4.7. Voor de belangenafweging is het volgende nog relevant. Woonwaarts heeft als woningstichting de taak om bij te dragen aan de leefbaarheid en veiligheid in de buurten en wijken waarin haar woningen gelegen zijn. Wanneer een burgemeester na gedaan onderzoek overgaat tot sluiting van een woning op basis van gedragingen in strijd met de Opiumwet, ìs die leefbaarheid in het geding. Woonwaarts heeft er in dat geval belang bij om de huurovereenkomst buitengerechtelijk te kunnen ontbinden teneinde hard- en softdrugs gerelateerde activiteiten in haar huurwoningen te bestrijden, alsmede om precedentwerking en gevoelens van onveiligheid bij buurtbewoners te voorkomen. Daar tegenover staat het belang van [rechthebbende] om in het gehuurde te kunnen blijven wonen. Een onvrijwillige ontbinding van de huurovereenkomst met bijbehorende ontruiming is zonder meer ingrijpend op zijn leeftijd en met zijn gezondheid, maar de door Quadrans q.q. aangevoerde omstandigheden zijn tegenover het belang van de leefbaarheid in de wijk niet zo zwaarwegend dat ontbinding van de huurovereenkomst en ontruiming van het gehuurde disproportioneel zou zijn.
4.8. De door Woonwaarts gevorderde ontruiming van het gehuurde is dan ook toewijsbaar.

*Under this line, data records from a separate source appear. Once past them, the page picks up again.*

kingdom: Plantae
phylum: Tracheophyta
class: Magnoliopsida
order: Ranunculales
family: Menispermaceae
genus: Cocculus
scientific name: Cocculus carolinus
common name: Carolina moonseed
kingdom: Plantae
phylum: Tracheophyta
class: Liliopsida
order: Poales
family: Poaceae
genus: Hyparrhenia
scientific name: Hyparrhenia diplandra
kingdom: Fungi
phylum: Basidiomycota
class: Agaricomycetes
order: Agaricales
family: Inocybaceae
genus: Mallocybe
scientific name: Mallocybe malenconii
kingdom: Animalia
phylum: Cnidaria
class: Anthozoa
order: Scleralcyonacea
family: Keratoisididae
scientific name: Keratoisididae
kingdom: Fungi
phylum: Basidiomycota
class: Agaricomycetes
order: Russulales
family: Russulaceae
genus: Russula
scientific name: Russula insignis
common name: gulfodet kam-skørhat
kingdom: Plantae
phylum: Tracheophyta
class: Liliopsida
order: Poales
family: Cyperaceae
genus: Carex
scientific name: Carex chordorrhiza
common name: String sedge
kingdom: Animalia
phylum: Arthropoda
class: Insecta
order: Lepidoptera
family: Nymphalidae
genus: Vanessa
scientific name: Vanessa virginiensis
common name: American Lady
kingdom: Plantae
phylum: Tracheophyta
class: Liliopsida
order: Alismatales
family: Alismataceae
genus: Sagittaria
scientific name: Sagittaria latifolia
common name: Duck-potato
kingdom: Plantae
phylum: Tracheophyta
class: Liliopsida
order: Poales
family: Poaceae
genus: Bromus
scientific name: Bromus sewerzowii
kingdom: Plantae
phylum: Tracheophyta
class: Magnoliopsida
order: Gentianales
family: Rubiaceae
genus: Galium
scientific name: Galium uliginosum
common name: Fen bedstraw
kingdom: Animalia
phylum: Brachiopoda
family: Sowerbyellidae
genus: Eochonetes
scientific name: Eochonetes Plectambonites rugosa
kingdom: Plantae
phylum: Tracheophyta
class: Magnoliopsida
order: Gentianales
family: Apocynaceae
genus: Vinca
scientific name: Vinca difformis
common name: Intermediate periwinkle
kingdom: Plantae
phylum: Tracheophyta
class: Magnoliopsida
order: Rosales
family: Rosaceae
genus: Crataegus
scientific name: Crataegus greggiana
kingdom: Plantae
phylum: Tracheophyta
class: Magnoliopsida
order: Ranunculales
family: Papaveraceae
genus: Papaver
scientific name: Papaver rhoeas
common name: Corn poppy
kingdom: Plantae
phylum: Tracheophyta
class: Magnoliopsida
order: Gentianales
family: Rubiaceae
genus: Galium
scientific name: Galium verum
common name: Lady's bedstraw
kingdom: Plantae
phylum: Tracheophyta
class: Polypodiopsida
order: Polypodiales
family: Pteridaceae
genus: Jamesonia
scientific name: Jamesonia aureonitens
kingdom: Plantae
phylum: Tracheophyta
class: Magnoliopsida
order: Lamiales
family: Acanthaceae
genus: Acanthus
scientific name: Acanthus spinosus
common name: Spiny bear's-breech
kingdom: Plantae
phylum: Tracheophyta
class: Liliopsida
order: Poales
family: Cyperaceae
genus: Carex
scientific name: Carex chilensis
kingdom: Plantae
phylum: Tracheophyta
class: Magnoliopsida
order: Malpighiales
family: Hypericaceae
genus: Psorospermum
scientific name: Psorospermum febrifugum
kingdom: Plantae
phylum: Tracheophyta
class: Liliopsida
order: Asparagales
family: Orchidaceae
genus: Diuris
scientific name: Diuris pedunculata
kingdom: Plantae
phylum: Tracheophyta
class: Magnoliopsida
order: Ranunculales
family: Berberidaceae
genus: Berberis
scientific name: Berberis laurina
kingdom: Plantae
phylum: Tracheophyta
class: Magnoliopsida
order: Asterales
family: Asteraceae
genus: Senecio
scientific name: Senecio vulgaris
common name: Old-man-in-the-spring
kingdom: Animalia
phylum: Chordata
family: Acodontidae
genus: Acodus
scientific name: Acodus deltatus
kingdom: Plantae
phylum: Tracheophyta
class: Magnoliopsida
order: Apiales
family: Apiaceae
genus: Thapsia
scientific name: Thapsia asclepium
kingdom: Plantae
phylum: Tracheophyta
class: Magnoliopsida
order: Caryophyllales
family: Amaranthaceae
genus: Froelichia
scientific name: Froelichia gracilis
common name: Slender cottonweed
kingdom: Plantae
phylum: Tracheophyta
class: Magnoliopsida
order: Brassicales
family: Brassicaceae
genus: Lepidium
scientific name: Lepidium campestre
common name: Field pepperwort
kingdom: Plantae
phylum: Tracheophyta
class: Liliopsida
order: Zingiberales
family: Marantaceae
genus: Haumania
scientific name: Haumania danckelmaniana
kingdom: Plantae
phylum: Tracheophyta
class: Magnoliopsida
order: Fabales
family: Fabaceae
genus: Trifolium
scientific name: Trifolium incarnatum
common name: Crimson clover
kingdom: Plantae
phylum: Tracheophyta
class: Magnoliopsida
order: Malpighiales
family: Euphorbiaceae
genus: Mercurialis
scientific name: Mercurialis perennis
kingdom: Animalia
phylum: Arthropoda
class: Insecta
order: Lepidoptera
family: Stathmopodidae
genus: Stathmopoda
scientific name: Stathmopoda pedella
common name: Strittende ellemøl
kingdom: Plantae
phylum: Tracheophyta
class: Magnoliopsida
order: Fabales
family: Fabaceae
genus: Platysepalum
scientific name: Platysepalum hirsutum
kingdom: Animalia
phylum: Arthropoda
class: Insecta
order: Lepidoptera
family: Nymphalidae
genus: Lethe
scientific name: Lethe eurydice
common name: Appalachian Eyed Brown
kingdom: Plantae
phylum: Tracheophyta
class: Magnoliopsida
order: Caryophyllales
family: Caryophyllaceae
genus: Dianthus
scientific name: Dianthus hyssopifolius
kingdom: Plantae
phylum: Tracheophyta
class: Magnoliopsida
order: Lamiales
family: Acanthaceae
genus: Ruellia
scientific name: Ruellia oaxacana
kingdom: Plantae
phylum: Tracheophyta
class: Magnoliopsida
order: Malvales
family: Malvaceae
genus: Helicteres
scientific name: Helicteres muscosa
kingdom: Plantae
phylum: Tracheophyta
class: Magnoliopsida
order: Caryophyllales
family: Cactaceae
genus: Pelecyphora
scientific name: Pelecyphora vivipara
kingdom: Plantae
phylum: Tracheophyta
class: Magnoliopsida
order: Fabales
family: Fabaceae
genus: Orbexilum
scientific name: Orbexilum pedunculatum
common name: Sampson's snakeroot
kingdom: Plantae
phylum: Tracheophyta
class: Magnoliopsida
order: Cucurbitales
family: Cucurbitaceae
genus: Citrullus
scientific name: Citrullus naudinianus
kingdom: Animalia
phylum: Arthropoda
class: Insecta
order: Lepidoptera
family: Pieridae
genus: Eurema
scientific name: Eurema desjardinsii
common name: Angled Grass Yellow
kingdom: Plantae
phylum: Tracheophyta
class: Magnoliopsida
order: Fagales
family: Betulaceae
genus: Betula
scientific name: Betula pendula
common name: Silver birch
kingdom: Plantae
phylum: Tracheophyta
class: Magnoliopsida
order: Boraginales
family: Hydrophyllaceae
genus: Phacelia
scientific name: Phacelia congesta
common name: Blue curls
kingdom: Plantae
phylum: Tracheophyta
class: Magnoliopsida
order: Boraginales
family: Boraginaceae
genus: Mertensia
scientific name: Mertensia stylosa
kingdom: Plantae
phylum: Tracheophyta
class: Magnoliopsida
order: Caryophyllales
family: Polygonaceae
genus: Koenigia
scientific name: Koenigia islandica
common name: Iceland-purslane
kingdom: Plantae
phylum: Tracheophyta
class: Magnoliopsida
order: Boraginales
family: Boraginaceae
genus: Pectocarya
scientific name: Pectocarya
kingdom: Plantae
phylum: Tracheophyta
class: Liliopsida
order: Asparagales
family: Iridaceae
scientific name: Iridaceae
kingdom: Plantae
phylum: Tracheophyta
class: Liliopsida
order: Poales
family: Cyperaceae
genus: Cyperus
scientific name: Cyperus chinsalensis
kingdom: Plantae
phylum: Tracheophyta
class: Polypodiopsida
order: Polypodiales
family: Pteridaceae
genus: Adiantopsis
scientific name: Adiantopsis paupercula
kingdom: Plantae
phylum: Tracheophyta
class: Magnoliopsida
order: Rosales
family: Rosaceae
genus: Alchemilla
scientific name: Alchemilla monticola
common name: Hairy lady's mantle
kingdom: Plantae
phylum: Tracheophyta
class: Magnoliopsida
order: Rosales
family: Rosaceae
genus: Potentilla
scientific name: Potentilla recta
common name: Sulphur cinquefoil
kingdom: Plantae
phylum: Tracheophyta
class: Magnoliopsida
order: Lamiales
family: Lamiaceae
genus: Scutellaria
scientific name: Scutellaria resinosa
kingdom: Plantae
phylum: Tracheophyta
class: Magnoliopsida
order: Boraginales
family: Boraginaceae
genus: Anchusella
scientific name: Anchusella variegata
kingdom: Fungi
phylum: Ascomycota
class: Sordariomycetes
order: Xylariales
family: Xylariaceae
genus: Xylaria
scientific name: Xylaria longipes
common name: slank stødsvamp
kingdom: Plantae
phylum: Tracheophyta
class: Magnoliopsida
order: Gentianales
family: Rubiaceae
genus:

De ontruimingstermijn zal op veertien dagen worden gesteld.
4.9. Quadrans q.q. heeft geen verweer gevoerd tegen de gevorderde betaling tot de ontruiming van een bedrag van € 629,52 per maand en voor een gedeelte van een maand een pro rata berekend gedeelte van deze som, zodat ook deze vordering wordt toegewezen. Dit geldt ook voor de gevorderde wettelijke rente over dit maandbedrag.
4.10. Nu de primaire grondslag reeds tot toewijzing van de vorderingen leidt, behoeft de subsidiaire grondslag thans geen bespreking meer.
4.11. Quadrans q.q. is in het ongelijk gesteld en moet daarom de proceskosten (inclusief nakosten) betalen. De proceskosten van Woonwaarts worden begroot op:
5 De beslissing
De kantonrechter
rechtdoende als voorzieningenrechter
5.1. veroordeelt Quadrans q.q. om binnen veertien dagen na betekening van dit vonnis het gehuurde aan [adres] te [plaats] te ontruimen met alle daarin aanwezige personen en zaken, tenzij deze zaken van Woonwaarts zijn, en de sleutels af te geven aan Woonwaarts,
5.2. veroordeelt Quadrans q.q. om aan Woonwaarts te betalen, tegen behoorlijk bewijs van kwijting, vanaf 22 april 2025 tot aan de ontruiming van het gehuurde, een bedrag van € 629,52 per maand en voor een gedeelte van een maand een pro rata berekend gedeelte van deze som, te verweermeren met de wettelijke rente te rekenen vanaf de vervaldag van elke termijn tot de dag van volledige betaling,
5.3. veroordeelt Quadrans q.q. in de proceskosten van € 1.438,71, te betalen binnen veertien dagen na aanschrijving daartoe, te vermeerderen met de kosten van betekening als Quadrans q.q. niet tijdig aan de veroordelingen voldoet en het vonnis daarna wordt betekend,
5.4. verklaart dit vonnis uitvoerbaar bij voorraad,
5.5. wijst het meer of anders gevorderde af.